# How to complete this task:
In the records below, repeat verbatim the lines from the line containing "After each view, print" to the line containing "771.7], [0, 0, 1]] dist [0.000369, 0.000688]", including both of those lines.

*** Input records Section Begins ***

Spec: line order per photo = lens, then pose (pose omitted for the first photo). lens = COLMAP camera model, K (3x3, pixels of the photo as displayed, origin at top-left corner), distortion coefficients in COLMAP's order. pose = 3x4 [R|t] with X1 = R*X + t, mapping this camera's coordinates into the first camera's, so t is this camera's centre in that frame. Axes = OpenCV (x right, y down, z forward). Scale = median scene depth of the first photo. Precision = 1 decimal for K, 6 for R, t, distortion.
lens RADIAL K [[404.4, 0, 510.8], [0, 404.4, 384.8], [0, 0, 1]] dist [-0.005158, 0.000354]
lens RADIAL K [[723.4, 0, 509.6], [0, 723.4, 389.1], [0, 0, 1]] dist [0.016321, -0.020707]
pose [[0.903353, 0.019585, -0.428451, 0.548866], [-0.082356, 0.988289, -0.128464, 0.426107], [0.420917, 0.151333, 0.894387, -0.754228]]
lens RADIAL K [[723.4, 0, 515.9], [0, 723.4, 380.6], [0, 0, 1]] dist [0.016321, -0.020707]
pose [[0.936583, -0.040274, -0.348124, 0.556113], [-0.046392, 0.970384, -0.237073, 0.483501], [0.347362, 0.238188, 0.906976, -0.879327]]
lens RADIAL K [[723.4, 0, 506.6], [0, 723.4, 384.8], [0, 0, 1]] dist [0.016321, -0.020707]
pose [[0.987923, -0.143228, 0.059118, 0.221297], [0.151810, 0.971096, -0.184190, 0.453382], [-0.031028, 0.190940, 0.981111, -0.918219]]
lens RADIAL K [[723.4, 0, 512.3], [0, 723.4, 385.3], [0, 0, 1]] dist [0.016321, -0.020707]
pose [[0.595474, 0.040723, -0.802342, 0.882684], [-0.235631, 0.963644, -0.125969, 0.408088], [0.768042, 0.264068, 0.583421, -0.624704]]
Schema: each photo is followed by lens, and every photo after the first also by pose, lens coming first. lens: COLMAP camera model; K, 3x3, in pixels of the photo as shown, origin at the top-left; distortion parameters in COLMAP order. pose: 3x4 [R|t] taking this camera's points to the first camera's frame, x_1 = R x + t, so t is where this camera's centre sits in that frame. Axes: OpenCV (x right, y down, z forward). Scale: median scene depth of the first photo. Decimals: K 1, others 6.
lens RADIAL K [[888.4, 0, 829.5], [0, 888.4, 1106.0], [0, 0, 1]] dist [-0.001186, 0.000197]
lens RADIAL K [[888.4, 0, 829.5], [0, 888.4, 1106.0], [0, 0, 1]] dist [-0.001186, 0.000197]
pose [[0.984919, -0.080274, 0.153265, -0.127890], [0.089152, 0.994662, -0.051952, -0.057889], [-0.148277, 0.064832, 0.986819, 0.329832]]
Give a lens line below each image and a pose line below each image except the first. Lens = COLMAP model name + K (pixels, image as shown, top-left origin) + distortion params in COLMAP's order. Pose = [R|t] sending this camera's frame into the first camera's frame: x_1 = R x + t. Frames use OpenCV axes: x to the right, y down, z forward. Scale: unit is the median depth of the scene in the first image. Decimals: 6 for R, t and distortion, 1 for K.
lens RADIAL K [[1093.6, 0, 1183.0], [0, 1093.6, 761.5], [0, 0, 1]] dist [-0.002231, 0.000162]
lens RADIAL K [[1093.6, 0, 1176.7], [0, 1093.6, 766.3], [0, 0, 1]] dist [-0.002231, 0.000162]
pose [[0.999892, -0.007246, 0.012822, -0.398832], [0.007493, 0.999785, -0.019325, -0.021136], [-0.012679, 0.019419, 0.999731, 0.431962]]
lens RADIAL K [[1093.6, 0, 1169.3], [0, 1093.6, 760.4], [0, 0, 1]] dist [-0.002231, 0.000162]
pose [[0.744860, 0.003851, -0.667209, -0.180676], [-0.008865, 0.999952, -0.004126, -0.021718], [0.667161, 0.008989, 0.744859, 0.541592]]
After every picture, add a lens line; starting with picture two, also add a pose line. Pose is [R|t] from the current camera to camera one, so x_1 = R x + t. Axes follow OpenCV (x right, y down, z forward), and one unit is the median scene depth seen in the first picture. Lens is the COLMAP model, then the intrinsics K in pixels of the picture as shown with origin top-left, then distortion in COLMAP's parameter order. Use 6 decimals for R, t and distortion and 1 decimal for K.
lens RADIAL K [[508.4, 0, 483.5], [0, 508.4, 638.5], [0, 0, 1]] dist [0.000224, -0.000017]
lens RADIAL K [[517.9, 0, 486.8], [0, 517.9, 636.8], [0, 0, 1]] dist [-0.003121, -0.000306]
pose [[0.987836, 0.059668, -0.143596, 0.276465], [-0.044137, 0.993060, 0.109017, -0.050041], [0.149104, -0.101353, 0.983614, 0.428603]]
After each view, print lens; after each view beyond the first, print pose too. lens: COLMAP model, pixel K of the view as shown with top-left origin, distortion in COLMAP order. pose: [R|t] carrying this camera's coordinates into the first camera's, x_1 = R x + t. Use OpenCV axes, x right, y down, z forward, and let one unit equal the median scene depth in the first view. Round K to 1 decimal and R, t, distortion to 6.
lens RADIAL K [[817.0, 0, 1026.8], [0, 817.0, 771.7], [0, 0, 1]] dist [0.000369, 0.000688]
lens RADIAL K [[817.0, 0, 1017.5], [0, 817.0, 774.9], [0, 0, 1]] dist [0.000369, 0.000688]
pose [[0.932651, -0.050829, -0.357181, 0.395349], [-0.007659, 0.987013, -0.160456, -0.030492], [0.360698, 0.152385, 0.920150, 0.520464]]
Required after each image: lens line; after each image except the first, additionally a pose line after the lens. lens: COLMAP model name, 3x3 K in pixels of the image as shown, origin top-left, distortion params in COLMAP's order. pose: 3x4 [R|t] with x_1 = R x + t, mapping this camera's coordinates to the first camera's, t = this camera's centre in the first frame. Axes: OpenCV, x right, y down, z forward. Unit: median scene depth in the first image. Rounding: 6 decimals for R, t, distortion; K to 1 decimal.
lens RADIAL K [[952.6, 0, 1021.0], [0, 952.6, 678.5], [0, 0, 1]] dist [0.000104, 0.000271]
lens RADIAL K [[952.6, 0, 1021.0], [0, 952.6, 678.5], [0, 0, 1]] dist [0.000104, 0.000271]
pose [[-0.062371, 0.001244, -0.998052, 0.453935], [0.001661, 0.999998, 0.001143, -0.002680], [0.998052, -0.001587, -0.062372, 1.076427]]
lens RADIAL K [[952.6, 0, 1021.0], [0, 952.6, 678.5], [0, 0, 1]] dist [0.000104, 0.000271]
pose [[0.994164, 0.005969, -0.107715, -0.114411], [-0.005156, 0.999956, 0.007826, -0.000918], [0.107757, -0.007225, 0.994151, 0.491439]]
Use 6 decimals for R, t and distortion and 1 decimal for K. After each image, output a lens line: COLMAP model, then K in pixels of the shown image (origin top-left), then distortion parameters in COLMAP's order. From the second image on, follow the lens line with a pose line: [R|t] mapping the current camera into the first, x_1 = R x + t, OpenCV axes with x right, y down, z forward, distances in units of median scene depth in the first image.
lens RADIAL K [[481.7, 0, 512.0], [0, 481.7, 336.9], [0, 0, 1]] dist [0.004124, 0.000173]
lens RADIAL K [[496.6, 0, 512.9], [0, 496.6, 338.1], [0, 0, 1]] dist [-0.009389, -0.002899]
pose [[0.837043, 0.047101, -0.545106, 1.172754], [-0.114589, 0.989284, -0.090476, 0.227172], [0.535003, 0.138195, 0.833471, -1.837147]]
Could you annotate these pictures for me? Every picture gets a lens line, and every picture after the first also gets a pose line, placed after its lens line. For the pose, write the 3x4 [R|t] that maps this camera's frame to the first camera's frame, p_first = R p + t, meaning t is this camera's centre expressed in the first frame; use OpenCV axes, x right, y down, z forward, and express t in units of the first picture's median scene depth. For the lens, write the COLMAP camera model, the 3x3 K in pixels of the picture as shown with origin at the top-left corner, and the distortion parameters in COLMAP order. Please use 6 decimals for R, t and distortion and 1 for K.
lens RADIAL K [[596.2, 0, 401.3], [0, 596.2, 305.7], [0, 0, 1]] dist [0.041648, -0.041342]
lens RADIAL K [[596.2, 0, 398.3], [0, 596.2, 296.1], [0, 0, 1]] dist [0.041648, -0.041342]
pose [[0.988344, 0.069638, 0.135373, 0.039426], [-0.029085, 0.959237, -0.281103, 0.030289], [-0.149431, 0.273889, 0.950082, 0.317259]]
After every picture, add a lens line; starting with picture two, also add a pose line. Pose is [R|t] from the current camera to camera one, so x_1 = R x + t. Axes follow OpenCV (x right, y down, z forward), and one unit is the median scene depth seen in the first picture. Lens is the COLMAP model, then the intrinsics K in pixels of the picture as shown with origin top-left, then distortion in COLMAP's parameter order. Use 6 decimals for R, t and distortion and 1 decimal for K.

*** Input records Section Ends ***

# Answer space:
After each view, print lens; after each view beyond the first, print pose too. lens: COLMAP model, pixel K of the view as shown with top-left origin, distortion in COLMAP order. pose: [R|t] carrying this camera's coordinates into the first camera's, x_1 = R x + t. Use OpenCV axes, x right, y down, z forward, and let one unit equal the median scene depth in the first view. Round K to 1 decimal and R, t, distortion to 6.
lens RADIAL K [[817.0, 0, 1026.8], [0, 817.0, 771.7], [0, 0, 1]] dist [0.000369, 0.000688]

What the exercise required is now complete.